EXERCISE OBJECTIVE: Write out the listing below exactly, beginning at its first line and ending with the line that contains "12: (198, 129)".

:::

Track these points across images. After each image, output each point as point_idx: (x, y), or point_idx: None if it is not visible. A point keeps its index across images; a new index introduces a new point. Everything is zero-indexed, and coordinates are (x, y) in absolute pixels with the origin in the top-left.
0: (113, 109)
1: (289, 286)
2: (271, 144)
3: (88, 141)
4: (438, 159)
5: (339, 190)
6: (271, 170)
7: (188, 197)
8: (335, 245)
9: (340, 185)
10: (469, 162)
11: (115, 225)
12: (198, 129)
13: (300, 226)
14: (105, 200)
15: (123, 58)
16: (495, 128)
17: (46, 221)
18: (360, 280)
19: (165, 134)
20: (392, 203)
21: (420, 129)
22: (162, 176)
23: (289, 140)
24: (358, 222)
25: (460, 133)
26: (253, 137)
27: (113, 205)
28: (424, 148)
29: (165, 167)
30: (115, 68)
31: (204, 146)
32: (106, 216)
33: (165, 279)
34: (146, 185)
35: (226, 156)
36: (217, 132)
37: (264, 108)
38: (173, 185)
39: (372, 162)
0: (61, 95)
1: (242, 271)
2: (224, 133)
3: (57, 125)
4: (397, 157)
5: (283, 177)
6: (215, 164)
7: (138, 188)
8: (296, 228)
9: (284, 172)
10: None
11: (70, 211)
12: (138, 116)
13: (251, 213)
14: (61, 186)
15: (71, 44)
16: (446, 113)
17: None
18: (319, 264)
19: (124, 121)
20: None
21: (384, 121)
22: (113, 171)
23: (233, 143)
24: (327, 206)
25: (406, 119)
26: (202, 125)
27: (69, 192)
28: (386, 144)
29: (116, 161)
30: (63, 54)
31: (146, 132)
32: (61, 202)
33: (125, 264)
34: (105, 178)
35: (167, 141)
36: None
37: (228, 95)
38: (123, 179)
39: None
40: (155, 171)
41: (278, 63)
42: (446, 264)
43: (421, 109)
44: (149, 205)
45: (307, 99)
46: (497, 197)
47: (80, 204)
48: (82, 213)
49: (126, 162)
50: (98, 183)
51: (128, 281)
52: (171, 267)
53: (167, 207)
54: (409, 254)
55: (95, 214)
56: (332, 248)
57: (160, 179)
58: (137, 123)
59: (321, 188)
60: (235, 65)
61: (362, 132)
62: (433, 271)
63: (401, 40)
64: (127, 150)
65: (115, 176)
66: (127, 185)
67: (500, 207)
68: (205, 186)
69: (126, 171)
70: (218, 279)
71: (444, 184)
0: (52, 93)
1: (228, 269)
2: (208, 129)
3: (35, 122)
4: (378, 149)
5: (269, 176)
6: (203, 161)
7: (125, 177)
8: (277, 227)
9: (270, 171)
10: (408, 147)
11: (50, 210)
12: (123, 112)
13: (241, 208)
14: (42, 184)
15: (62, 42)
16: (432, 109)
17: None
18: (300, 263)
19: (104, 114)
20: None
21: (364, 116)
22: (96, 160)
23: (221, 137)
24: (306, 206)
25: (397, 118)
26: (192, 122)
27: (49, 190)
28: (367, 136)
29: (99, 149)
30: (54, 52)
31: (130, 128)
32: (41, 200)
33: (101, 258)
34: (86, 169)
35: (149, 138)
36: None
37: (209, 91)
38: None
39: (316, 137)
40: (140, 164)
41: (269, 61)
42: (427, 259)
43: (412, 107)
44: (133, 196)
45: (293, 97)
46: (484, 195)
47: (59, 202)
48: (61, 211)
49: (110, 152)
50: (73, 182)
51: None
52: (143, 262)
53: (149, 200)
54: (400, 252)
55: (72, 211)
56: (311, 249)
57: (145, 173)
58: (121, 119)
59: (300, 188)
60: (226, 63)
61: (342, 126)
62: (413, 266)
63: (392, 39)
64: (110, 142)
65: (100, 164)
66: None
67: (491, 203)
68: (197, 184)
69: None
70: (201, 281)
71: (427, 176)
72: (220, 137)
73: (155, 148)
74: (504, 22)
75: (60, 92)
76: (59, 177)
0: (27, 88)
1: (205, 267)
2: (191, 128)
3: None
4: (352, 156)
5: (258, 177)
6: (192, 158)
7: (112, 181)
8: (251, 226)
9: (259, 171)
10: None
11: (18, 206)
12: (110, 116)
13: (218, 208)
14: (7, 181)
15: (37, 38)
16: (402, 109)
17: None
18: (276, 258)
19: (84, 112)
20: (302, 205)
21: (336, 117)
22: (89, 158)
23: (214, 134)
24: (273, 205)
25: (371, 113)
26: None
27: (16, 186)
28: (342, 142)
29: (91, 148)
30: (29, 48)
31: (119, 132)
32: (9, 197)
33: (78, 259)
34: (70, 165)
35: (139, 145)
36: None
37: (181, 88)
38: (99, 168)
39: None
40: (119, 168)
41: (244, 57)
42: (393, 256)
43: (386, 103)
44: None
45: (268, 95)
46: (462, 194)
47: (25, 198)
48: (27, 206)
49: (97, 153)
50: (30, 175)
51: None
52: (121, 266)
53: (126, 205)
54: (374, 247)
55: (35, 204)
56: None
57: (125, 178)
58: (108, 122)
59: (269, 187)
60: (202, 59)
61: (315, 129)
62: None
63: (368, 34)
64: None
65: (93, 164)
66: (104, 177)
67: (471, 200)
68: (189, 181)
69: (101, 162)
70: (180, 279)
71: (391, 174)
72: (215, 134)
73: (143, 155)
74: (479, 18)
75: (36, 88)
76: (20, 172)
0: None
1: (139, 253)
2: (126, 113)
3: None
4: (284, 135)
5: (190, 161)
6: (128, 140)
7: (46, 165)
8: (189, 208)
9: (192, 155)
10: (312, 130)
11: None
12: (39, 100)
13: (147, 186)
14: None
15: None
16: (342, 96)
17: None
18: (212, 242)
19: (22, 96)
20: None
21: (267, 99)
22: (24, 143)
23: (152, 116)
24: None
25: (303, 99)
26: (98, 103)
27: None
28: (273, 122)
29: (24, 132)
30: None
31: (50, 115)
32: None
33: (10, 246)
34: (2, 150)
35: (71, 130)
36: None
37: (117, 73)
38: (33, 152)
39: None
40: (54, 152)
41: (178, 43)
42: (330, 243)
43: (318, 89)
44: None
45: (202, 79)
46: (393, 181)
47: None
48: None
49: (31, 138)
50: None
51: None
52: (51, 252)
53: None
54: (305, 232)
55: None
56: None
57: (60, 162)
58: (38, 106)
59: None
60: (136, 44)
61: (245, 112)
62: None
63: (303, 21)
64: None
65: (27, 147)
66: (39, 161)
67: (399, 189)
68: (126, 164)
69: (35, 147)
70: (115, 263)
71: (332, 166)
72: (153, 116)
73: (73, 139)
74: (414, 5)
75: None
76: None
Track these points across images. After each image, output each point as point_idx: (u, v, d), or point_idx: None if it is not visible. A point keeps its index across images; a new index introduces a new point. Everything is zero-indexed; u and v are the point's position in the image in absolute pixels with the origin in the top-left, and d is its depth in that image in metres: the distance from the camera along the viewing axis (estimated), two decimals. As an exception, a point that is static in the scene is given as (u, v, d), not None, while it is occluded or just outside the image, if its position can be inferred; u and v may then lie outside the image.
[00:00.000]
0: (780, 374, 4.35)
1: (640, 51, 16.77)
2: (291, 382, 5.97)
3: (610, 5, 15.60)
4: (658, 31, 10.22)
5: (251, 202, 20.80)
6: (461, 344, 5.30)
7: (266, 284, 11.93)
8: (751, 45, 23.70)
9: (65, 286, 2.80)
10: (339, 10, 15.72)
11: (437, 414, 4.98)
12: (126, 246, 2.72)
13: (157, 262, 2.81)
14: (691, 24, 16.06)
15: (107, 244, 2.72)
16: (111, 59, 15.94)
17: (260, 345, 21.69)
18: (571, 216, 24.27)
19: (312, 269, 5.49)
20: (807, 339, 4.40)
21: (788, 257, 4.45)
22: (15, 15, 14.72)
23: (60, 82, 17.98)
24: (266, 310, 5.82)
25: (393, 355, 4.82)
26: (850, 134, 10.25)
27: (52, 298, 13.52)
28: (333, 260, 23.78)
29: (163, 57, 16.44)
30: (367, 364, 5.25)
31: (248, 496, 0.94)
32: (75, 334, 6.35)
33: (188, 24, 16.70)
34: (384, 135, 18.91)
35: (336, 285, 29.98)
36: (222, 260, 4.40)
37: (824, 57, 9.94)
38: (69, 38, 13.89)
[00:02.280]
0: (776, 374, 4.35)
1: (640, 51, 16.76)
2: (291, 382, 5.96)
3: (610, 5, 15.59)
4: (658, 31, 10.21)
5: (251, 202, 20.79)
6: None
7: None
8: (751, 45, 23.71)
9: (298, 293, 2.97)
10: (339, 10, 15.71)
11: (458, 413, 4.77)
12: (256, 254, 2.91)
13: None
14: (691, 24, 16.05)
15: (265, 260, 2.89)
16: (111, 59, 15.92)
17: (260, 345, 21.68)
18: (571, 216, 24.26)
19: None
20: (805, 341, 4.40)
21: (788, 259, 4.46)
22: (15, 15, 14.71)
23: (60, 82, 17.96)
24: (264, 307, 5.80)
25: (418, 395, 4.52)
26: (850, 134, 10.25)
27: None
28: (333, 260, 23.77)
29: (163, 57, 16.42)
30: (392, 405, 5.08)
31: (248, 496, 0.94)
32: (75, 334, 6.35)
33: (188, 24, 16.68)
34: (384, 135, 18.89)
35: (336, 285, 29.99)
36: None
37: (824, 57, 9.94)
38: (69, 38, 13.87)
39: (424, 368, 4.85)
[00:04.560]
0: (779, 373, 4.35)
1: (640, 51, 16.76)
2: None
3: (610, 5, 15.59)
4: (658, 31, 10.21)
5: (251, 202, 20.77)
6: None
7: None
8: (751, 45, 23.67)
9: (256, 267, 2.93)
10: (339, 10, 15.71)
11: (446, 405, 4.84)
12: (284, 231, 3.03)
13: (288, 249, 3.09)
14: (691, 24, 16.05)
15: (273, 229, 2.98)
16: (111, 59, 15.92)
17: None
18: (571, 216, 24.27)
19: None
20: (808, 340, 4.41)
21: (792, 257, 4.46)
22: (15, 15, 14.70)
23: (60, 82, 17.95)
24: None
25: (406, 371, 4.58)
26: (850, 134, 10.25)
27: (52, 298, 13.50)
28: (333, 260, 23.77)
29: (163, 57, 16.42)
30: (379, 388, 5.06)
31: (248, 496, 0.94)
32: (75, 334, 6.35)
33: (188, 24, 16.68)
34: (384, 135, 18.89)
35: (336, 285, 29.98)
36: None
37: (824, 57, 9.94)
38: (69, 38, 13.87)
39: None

:::

ANSWER TO THE EXERCISE:
Track these points across images. After each image, output each point as point_idx: (x, y), or point_idx: None if it is not visible. A point keeps its index across images; a new index introduces a new point. Everything is zero-indexed, and coordinates are (x, y) in absolute pixels with the origin in the top-left.
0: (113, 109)
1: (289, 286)
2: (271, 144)
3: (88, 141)
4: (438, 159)
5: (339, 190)
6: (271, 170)
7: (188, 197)
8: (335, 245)
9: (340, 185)
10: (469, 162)
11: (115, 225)
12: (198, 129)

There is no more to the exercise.